Of course you miss him. You weren't with him because you're desperately needy, or unable to be on your own, or scared that you'll never find someone else.

You were with him for good reasons -- all the good things about him, not least the fact that he obviously loves you. But you do need to be clear about one thing. You didn't break it off -- either the first or second time -- for his sake, because he deserved better. You did it for your own sake. Given he's such a nice guy, you must have had good reason. Respect that.

All relationships require compromise. That doesn't mean total self-sacrifice. Instead it means that we cherish the time, or the activities, that we carve out for ourselves, precisely because we had to choose them, negotiate with our partner about them, make them happen.

Going the road a partner wishes to tread can also lead to exciting new places, or very different new experiences. In your case, happily following someone you love might lead you to a new appreciation of tranquillity, stillness, occupying the moment. None of it involves a deadening fog. It's not a tiresome project. Forging togetherness is an exciting challenge.
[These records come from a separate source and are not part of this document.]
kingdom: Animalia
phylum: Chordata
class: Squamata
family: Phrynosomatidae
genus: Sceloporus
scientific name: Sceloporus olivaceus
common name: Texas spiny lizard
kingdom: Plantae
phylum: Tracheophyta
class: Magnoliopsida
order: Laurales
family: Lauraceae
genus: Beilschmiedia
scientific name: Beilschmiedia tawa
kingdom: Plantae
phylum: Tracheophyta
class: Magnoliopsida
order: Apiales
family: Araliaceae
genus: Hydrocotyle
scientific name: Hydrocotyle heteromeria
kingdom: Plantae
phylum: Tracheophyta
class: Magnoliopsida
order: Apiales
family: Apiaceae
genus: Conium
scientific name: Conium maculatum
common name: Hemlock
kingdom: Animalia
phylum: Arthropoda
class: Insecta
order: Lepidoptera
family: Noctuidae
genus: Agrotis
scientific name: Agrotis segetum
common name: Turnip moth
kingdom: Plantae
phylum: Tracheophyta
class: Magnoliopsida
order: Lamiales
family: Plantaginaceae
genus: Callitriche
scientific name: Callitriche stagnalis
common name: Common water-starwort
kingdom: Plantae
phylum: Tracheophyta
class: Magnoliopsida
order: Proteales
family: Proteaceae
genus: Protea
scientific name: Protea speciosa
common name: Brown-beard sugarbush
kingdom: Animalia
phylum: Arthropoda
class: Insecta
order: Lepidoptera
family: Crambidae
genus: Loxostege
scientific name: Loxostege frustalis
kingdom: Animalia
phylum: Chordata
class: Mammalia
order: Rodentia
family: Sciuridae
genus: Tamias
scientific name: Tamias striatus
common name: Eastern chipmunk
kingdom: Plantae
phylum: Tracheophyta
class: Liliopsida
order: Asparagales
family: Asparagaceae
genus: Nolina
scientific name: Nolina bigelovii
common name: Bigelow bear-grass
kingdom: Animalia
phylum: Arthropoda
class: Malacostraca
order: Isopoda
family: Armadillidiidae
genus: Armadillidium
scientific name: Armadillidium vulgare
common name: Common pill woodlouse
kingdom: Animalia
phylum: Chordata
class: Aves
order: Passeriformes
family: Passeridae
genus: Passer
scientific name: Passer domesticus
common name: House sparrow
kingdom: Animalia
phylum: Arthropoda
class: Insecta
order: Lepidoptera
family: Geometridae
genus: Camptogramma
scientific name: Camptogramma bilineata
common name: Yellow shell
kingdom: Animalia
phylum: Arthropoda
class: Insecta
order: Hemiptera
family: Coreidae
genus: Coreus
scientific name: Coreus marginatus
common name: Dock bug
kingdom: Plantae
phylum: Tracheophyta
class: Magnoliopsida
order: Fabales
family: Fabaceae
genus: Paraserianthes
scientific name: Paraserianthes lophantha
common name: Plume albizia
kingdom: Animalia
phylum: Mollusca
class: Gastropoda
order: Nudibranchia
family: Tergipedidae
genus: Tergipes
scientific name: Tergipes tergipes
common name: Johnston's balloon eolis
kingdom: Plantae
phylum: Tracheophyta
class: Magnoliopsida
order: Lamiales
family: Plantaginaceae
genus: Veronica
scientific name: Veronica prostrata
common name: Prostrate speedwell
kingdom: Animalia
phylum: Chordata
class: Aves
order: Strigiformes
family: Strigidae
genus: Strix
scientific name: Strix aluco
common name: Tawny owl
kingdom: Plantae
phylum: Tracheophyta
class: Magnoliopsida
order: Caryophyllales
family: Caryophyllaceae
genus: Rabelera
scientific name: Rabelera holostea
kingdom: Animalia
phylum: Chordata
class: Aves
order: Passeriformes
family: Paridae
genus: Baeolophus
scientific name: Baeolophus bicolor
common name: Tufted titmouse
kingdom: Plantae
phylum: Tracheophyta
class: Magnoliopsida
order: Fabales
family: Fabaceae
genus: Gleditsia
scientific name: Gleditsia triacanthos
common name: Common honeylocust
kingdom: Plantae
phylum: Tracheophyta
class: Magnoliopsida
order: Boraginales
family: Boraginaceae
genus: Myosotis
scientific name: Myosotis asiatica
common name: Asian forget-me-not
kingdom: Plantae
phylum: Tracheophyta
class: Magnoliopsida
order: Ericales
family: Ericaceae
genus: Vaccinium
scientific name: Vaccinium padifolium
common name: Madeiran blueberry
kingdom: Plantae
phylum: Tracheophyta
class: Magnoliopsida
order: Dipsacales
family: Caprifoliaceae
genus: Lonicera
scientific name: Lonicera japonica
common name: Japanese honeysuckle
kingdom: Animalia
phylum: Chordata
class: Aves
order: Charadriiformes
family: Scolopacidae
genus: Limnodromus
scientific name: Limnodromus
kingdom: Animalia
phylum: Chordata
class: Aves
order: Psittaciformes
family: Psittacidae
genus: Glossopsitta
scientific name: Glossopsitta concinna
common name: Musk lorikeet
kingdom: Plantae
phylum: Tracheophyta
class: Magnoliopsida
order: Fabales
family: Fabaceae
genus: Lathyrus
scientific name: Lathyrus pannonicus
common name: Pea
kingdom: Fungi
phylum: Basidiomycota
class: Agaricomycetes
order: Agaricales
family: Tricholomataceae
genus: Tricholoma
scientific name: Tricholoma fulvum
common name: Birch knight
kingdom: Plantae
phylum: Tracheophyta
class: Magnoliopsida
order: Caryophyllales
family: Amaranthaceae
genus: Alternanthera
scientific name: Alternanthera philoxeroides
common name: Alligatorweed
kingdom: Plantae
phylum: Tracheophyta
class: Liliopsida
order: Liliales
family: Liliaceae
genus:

Nobody is entirely right for us. How could they be? But it's not, as you suggest, a question of making someone right for us -- which would imply that we distort our real selves, or worse, attempt to change someone else, or worst of all, pretend things are different than they really are. It's about accepting that no husband, or wife, can meet all our needs. Some of those needs will remain unfulfilled, many will be filled by friends, family, children, work, and casual acquaintances who cross our path from time to time and touch a cornerstone of our true selves.